* Data section *
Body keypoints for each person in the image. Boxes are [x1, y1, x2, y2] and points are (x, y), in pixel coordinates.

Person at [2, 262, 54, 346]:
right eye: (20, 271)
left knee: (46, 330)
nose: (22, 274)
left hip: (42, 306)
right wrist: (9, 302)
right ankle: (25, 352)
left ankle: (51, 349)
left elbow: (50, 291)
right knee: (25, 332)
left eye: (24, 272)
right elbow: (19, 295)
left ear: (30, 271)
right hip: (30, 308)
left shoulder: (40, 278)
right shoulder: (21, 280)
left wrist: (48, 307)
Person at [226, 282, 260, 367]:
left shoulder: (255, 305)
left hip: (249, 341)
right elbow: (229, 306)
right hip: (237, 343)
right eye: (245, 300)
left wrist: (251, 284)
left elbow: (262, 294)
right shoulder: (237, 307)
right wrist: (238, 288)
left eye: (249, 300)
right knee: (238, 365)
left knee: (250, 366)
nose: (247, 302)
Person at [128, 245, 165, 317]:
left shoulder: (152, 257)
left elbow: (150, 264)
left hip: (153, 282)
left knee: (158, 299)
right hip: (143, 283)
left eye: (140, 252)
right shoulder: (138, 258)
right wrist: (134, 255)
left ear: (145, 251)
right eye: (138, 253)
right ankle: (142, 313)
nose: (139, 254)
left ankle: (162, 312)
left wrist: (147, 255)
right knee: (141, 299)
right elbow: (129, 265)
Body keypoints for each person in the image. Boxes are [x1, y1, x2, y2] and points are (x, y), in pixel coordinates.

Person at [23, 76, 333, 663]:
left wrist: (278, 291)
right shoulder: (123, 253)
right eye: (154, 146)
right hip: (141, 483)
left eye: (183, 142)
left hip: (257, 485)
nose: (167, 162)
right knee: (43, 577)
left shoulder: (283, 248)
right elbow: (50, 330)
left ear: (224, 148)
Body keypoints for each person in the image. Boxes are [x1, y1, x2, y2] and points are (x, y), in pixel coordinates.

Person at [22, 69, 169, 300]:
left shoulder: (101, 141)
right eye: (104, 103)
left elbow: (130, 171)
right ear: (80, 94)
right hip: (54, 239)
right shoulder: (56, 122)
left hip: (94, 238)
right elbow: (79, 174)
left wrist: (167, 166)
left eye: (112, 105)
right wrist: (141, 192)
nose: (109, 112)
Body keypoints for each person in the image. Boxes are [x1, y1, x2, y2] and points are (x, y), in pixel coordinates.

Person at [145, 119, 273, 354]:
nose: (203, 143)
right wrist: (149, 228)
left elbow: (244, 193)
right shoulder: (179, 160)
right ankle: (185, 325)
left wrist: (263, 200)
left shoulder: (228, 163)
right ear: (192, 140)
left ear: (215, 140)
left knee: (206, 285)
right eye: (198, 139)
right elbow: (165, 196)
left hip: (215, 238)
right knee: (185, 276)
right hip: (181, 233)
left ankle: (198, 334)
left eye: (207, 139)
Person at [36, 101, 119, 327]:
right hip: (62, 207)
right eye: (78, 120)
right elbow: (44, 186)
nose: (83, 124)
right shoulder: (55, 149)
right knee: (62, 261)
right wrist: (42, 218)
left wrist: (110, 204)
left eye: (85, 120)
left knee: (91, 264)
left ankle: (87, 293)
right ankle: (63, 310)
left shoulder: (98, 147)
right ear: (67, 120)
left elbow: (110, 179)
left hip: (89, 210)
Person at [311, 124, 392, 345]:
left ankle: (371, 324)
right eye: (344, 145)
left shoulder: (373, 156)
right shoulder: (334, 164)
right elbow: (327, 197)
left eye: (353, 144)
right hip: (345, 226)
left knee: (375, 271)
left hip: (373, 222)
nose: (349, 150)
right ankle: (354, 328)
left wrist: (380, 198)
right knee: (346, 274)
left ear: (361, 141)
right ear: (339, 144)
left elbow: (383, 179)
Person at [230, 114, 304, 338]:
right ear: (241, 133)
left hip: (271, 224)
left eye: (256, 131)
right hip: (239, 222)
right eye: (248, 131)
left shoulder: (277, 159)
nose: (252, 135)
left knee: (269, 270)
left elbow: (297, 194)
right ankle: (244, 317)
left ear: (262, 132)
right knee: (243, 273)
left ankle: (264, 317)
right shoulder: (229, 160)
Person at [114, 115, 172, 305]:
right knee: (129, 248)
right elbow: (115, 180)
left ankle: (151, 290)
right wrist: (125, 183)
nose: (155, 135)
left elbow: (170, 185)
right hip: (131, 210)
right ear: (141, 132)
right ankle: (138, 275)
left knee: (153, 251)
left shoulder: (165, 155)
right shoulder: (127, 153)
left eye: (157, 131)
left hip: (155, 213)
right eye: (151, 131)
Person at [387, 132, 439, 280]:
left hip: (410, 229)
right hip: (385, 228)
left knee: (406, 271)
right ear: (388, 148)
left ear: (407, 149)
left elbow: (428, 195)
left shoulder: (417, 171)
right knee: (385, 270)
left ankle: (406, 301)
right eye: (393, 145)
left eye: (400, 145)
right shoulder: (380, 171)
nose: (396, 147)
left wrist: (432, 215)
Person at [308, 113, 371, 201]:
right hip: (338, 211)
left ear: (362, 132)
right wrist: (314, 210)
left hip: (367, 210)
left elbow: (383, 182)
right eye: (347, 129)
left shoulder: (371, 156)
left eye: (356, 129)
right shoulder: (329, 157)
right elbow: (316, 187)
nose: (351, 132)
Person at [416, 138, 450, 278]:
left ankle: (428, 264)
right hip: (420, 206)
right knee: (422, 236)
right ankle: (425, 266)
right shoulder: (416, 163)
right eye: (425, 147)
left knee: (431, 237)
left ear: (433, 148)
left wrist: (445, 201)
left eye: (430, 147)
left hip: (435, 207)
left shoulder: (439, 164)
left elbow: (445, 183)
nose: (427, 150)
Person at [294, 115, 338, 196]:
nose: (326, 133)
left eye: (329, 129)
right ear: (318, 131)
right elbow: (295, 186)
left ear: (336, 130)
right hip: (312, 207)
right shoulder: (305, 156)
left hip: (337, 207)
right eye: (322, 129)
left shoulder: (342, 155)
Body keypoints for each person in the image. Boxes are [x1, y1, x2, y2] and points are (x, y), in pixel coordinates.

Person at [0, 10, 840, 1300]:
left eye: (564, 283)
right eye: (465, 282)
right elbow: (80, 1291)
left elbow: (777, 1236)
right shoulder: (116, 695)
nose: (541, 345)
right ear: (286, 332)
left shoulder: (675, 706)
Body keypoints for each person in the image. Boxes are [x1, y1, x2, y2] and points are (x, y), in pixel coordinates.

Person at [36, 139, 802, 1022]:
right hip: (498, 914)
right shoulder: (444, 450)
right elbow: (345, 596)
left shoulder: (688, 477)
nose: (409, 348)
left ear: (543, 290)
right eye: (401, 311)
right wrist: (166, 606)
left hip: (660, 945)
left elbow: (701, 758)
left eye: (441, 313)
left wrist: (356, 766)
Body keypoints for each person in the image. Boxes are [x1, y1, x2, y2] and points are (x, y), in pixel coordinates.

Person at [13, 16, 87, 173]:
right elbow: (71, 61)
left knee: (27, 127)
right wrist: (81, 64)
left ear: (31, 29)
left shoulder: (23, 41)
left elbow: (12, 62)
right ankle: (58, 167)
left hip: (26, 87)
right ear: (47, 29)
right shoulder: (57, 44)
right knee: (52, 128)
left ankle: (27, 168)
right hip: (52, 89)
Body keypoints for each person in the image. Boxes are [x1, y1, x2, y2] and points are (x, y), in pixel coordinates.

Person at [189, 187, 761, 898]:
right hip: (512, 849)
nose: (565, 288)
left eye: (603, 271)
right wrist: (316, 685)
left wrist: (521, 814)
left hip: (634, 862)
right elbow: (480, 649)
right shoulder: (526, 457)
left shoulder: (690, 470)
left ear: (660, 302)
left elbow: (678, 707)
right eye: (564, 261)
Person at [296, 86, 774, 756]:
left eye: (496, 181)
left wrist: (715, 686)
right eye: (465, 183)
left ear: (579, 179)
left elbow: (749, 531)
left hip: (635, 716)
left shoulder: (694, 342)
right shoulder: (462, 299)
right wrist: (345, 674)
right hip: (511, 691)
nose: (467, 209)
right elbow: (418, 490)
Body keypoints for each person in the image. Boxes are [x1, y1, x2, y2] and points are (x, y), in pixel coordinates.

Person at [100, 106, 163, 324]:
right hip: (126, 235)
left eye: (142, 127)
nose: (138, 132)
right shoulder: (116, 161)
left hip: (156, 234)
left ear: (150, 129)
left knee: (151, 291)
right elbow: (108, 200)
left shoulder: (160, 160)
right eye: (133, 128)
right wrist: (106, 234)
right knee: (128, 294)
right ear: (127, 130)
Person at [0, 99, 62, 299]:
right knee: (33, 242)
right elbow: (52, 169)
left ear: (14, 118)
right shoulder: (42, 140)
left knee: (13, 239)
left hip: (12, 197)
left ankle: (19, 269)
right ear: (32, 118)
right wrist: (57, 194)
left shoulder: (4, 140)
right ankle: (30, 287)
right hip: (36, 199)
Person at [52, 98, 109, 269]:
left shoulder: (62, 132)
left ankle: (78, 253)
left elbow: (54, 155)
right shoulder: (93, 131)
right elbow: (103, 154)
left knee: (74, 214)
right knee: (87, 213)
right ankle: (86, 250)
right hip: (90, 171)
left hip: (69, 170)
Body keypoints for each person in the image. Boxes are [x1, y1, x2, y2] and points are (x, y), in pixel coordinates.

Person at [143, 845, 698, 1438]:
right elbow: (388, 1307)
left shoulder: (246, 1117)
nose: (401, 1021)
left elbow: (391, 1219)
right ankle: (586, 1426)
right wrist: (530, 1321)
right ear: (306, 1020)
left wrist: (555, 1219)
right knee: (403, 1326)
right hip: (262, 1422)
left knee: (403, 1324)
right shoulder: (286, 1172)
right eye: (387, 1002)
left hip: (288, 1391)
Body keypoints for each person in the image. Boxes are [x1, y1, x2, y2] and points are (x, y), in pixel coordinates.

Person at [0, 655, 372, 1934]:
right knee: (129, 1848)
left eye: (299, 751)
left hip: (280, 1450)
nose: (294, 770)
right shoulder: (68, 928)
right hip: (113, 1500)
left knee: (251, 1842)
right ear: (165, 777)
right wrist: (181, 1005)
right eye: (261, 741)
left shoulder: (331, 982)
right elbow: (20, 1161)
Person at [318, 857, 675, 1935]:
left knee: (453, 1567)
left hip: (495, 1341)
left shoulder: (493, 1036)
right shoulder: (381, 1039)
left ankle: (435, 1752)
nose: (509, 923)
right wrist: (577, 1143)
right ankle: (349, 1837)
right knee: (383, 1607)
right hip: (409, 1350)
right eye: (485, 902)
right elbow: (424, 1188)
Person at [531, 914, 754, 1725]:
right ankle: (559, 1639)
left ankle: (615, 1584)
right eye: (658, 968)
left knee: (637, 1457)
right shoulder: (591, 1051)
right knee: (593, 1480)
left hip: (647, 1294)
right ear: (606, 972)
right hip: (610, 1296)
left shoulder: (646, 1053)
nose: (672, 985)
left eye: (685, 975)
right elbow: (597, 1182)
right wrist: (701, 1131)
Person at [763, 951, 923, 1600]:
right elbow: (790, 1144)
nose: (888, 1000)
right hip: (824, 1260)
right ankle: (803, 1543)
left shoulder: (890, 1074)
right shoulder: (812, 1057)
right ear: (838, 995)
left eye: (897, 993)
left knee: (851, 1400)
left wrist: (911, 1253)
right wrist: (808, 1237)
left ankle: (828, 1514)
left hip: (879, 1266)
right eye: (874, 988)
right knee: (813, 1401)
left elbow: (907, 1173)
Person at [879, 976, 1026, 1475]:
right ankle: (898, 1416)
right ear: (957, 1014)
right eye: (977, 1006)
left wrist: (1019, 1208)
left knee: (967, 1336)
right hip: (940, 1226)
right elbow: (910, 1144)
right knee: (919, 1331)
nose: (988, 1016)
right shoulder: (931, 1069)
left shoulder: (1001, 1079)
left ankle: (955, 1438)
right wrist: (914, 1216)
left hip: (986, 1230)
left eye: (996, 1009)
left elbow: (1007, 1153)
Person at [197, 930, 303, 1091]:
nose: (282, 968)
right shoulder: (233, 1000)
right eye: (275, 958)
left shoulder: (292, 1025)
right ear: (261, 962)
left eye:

* Directions *
Everything above from the line containing "left ear: (145, 251)" through the line containing "right elbow: (129, 265)" must be copied exactly. Nothing outside that range belongs in the answer.

* Exercise output *
left ear: (145, 251)
right eye: (138, 253)
right ankle: (142, 313)
nose: (139, 254)
left ankle: (162, 312)
left wrist: (147, 255)
right knee: (141, 299)
right elbow: (129, 265)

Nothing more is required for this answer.